On the ends of a few blades of grass hang little piles of white froth. At first I don’t see them, but after spotting one or two, they start showing up everywhere.
“Cool, look,” I say to Jeff.
“What is it?”
“They’re little bug larvae, nymphs I think they’re called. They live in these little patches of foam.” I pull off a long blade of grass and start poking at one of the froth piles. Jeff leans forward and tries to look over my shoulder at what I am doing, but he won’t come in, so I pull off a foamy piece of grass and bring it to him.
“There should be a little bug in here, if we poke around.” I start scraping away at the froth with my blade of grass. The foam is thicker than water, sort of like spit when you squeeze it through your teeth really fast to make it bubbly. When there isn’t much foam left, I hook the grass under the last bit and pull out a baby bug.
“See? Told ya.” It is pale-green all over. I hold the bug up to look close; its eyes stick out on either side of its head. If any bug can have an expression, this one looks confused and scared. I guess it should be scared--the foam is what keeps it safe.
“It’s a nymph. I don’t really know what it grows into, but they make those foam things to live in while they’re young,” I say
“Cool,” Jeff says. He doesn’t really know much about these things, so I usually teach him.
“There’s tonnes of them in there, you can go and get one if you want.”

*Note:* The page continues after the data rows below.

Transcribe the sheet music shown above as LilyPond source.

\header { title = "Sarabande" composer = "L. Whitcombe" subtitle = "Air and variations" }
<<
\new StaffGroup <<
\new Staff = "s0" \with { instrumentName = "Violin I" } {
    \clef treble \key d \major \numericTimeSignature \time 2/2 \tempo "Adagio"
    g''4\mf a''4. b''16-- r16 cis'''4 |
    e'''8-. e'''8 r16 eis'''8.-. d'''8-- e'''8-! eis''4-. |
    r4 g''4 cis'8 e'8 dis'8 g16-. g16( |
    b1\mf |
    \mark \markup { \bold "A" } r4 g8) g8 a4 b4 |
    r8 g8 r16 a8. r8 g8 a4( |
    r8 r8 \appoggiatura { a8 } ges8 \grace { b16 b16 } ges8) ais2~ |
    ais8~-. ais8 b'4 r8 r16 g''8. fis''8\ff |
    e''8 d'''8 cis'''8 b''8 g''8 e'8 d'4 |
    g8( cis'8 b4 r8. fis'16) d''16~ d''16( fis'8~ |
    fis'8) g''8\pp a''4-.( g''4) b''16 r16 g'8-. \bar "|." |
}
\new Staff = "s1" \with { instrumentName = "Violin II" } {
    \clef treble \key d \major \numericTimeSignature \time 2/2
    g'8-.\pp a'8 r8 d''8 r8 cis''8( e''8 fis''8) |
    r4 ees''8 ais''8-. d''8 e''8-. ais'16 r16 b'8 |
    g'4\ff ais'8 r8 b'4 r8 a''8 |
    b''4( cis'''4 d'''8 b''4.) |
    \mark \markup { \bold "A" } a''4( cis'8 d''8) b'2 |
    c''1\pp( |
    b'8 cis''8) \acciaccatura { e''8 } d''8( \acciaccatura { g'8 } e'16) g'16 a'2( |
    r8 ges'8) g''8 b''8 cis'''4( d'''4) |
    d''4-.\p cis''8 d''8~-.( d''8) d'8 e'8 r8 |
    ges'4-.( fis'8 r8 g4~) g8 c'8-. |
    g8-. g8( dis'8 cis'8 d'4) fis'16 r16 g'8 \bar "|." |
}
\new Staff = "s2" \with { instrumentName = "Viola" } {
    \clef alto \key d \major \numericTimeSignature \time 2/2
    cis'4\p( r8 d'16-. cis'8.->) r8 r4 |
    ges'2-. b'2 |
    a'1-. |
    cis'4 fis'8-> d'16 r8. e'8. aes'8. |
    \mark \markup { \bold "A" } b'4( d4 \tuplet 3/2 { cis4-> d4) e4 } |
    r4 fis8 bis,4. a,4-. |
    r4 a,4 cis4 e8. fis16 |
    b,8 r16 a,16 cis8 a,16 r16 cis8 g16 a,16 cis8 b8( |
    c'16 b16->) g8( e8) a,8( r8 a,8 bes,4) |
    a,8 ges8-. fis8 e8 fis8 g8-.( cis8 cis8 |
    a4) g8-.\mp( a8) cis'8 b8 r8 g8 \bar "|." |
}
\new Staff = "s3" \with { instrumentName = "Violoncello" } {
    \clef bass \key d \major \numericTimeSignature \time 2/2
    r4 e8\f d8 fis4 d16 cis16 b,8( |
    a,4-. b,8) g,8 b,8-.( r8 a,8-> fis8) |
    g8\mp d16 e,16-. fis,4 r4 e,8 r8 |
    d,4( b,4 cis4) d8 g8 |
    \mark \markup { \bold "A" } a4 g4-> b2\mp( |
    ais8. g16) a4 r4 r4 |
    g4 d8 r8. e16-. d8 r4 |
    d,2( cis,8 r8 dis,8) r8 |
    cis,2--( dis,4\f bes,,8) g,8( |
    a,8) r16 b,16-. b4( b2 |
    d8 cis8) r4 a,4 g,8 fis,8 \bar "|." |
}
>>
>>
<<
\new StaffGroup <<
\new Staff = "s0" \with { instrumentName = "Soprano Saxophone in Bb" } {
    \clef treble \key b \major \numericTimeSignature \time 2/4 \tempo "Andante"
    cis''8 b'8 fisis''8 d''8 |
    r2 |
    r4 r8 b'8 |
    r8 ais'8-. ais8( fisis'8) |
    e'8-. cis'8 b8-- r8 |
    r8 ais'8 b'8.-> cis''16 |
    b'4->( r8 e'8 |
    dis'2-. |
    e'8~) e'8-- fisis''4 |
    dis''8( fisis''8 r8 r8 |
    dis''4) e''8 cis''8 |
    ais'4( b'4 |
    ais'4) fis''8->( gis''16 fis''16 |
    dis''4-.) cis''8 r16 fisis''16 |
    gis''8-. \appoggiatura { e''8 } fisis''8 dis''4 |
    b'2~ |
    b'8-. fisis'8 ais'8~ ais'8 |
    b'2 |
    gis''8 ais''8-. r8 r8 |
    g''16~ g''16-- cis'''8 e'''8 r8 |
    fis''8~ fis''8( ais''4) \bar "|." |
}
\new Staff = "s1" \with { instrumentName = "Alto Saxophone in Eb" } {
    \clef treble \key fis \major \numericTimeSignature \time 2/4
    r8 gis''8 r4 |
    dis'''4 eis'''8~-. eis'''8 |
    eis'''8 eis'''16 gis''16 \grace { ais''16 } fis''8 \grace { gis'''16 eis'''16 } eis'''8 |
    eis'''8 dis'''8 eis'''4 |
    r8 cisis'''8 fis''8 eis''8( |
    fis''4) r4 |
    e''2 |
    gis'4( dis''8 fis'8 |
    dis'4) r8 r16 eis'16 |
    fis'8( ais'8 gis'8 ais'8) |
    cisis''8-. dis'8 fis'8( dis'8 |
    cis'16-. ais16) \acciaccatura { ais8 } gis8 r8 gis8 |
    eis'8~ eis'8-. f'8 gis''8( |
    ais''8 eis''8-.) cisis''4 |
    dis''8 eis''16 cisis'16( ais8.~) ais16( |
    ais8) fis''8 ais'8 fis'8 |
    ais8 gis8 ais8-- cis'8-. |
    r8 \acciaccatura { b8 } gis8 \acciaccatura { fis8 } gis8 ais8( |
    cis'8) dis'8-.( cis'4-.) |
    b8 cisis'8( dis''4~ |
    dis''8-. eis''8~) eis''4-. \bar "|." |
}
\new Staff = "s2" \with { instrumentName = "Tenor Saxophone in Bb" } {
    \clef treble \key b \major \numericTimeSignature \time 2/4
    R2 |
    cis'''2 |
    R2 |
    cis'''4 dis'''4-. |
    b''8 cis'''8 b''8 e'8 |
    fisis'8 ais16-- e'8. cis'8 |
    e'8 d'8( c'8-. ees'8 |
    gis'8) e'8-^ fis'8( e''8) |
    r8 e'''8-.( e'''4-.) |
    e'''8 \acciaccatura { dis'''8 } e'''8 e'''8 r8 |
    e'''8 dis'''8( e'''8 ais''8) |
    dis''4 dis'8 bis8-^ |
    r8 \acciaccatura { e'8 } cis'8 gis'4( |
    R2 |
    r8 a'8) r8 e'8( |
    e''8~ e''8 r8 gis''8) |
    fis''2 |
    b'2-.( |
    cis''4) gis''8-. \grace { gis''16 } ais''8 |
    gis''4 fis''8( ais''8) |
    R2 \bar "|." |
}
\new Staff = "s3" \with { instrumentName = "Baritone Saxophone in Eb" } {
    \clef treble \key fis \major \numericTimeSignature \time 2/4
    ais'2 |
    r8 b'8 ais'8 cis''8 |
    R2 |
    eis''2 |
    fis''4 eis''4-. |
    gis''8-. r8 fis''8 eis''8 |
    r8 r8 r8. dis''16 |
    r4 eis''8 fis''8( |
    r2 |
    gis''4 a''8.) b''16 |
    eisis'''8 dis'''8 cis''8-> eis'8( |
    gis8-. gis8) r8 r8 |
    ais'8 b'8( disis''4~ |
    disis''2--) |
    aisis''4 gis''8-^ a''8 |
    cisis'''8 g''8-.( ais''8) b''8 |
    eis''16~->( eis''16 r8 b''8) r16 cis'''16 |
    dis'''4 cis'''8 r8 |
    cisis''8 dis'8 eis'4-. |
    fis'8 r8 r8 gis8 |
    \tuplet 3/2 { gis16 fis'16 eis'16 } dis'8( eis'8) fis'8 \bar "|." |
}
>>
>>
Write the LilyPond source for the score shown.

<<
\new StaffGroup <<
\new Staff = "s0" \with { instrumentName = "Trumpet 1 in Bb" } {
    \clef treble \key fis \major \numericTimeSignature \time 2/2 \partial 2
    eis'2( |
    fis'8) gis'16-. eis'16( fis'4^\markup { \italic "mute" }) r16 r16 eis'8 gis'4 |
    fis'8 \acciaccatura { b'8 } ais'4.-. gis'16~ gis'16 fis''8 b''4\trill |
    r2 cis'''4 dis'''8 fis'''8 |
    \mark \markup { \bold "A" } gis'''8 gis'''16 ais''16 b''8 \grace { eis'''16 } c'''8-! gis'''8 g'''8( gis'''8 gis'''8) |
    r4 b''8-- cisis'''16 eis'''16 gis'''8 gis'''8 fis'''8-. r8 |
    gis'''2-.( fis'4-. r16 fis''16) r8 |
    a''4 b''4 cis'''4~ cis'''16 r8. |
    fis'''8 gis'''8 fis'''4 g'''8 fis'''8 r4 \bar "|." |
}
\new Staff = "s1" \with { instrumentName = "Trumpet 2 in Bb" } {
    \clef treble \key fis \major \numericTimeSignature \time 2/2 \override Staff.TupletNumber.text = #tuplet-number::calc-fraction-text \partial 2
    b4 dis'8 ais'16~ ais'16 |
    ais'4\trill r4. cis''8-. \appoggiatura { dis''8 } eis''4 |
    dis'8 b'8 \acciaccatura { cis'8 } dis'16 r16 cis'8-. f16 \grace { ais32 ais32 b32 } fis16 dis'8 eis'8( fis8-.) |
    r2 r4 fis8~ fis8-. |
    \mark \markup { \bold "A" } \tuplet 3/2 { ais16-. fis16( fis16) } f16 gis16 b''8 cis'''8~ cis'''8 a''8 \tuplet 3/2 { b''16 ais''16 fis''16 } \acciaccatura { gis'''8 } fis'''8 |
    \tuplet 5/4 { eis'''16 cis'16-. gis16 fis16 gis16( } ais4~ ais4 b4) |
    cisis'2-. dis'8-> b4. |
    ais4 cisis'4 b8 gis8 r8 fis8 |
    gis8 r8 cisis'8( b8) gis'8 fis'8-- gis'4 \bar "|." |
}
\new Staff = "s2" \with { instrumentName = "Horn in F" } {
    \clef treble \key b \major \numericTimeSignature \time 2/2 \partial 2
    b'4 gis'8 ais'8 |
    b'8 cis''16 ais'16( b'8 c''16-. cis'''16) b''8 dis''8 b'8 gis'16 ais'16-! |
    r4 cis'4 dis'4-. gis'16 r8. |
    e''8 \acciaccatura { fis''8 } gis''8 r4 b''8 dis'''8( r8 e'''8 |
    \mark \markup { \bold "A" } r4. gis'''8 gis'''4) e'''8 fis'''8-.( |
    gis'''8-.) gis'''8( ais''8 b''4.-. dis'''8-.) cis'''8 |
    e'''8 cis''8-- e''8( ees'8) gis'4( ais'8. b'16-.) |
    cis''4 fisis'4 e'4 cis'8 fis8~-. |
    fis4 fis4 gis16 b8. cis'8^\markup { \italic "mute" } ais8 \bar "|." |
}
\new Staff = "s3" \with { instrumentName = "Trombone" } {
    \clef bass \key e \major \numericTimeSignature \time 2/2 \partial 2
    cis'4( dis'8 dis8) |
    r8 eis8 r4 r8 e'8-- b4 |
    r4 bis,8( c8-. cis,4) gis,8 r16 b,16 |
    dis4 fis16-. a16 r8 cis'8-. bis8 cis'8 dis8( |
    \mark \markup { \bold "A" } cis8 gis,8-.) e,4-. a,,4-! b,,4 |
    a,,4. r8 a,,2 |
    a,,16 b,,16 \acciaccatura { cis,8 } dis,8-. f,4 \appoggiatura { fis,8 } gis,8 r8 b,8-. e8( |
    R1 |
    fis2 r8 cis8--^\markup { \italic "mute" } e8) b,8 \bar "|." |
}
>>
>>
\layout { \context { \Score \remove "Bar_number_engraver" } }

“No, I don’t really want to,” he says. “I don’t want to get my shoes muddy.”
“Alright.” I scrape the nymph onto my finger and hold it up to look it in the eye.
“Do you want to hold it?” I offer Jeff the bug on my finger.
“Sure,” he says, and I give it to him.
I look over at Laura and the girls sitting under the tree up the hill, and then wade back into the bulrushes. They will probably think this is pretty cool. I grab another blade of grass with nymph’s foam on it and start back out of the ditch. Jeff watches and then begins to trail after me, but he stays pretty far back. I walk up the small hill to the trees.
“Hey,” I say to the girls, but mostly to Laura, “Look at this.” I crouch down and hold out the grass with the foam on it.
“Ew, what is that? That’s gross,” Laura says, cringing.
“No, it’s a bug larva. A bug lives in here, see?” I pick some grass off the ground and dig through the foam. “Look,” I pull out the little bug, “it’s called a nymph; they make these piles of foam and live inside it until they grow bigger.”
“Yeah, I said that’s gross. Get that thing away from me." Laura says.
“Yeah, get that away,” the other girls repeat. They all look disgusted.
“Geez, it’s just a little bug,” I say, getting up. Stupid girls.
“Yeah, exactly, it’s a bug." Laura says. "Go away.”
I turn back down the hill to where Jeff is standing.
“God, can you believe them?” I say to him, “It’s just a bug. Girls are so immature.” I try to say that loud enough for them to hear, but I don’t think I do. I go back into the long grass and put the nymph on a bulrush.
We walk back across the football field and sit under the tree again.
“Don’t worry about what those girls said,” Jeff tells me, “They’re just too dumb to know those bugs are cool. Did I tell you about what the dog did yesterday?”
I listen to what our dog did, and we laugh about it because it’s gross.
When I go back to class I'll see Laura and it will remind me that she was a jerk, but for the rest of lunch I just sit under the tree and listen to Jeff talk, not thinking about her or anyone else at all.